The goal of this project is to use innovative systems biology and synthetic biology approaches to quantitatively characterize and analyze bacterial gene regulatory networks underlying cellular responses to antibiotics, the formation of persisters and the emergence of resistance. With the alarming spread of antibiotic-resistant strains of bacteria, a better understanding of the specific sequences of events leading to cell death from bactericidal antibiotics is needed for future antibacterial drug development. Accordingly, there is a need for systems biology and synthetic biology approaches to discern the interplay between genes, proteins and pathways in furthering our understanding of how bacteria respond and defend themselves against antibiotics. The implications of the underlying logic of genetic networks are difficult to deduce through experimental techniques alone, and successful approaches will in many cases, involve the union of new experiments and computational modeling techniques. To address this problem, we have developed computational-experimental methods that enable construction of quantitative models of gene, protein and metabolite regulatory networks using expression measurements and no prior information on the network structure or function. In this project, we will use these approaches to reverse engineer bacterial gene regulatory networks underlying cellular responses to antibiotics, the formation of persisters and the emergence of resistance. The resulting networks and pathways will be analyzed to gain insight into the regulatory control of the associated biological processes, and the network models will be used to identify key regulators and mediators for a variety of phenotypic responses. This work could lead to new insights into the stress response of bacteria and the identification of novel targets for drug discovery, e.g., ones that overcome bacterial protective mechanisms or activate bacterial programmed cell death. This project may thus enable the development of novel classes of antibiotics that account for and utilize the complex regulatory properties of genetic networks.

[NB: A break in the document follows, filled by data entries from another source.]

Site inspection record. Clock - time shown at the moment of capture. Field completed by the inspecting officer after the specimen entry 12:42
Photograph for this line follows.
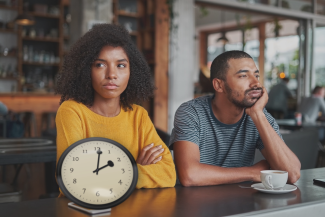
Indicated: 2:01
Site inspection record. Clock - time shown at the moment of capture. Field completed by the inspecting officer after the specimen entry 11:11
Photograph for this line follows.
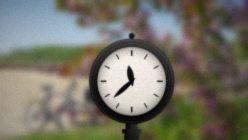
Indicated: 11:38
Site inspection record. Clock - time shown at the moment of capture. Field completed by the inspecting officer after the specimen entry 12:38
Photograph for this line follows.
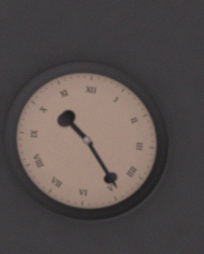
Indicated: 10:24
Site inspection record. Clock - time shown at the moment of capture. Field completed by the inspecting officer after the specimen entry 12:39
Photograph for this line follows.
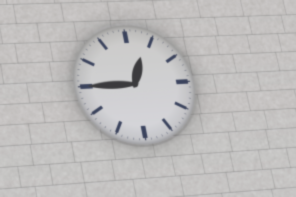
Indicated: 12:45
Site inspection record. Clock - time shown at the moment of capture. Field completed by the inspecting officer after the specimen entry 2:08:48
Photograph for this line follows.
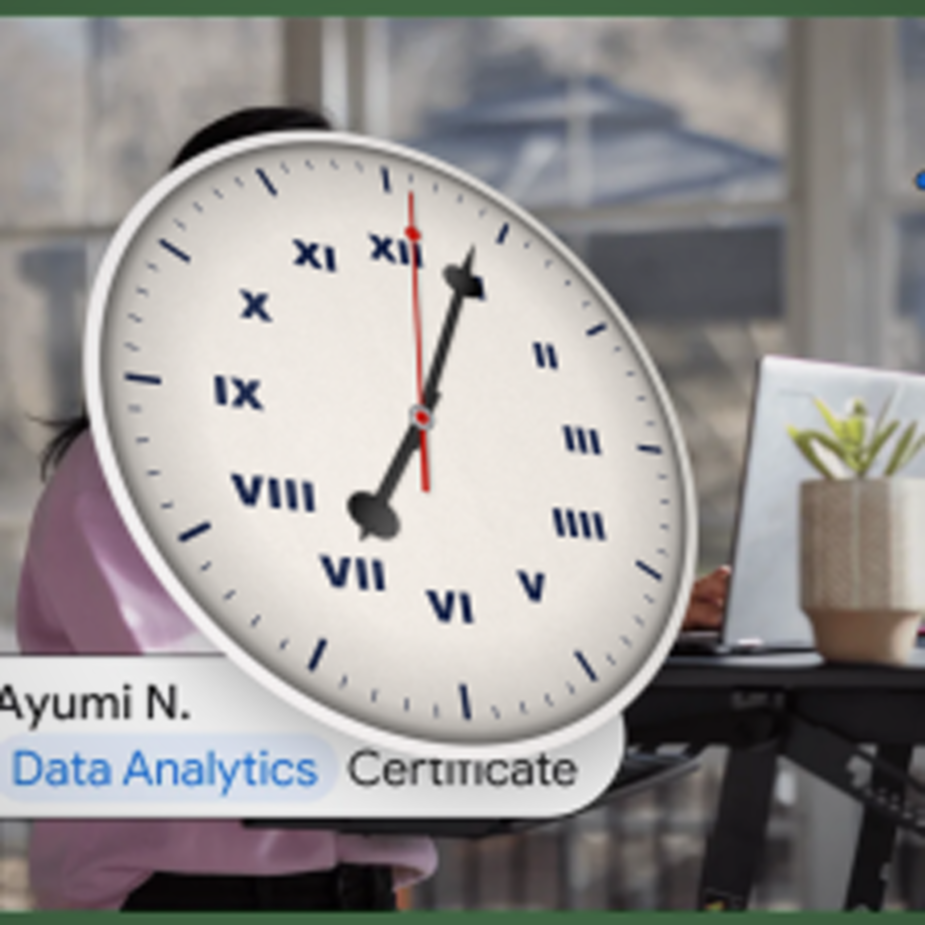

该项目的目标是利用创新的系统生物学和合成生物学方法 定量表征和分析细胞底层的细菌基因调控网络 对抗生素的反应、持续存在的形成和耐药性的出现。随着 耐抗生素细菌菌株的惊人传播，更好地了解具体情况 未来需要了解杀菌抗生素导致细胞死亡的一系列事件 抗菌药物开发。因此，需要系统生物学和合成 生物学方法来辨别基因、蛋白质和途径之间的相互作用，以进一步促进 我们对细菌如何反应并防御抗生素的了解。这 遗传网络的潜在逻辑的含义很难通过以下方式推断出来 仅凭实验技术，在许多情况下，成功的方法将涉及联合 新实验和计算建模技术。为了解决这个问题，我们有 开发了能够构建定量模型的计算实验方法 使用表达测量来构建基因、蛋白质和代谢调控网络，无需先验 有关网络结构或功能的信息。在这个项目中，我们将使用这些方法 对细胞对抗生素反应的细菌基因调控网络进行逆向工程， 坚持者的形成和抵抗的出现。由此产生的网络和 将分析途径，以深入了解相关生物的监管控制 流程，网络模型将用于确定关键监管者和调解者 各种表型反应。这项工作可能会对压力反应产生新的见解 细菌和药物发现新靶点的识别，例如克服 细菌保护机制或激活细菌程序性细胞死亡。该项目可能 从而能够开发出能够解释和利用抗生素的新型抗生素 遗传网络的复杂调控特性。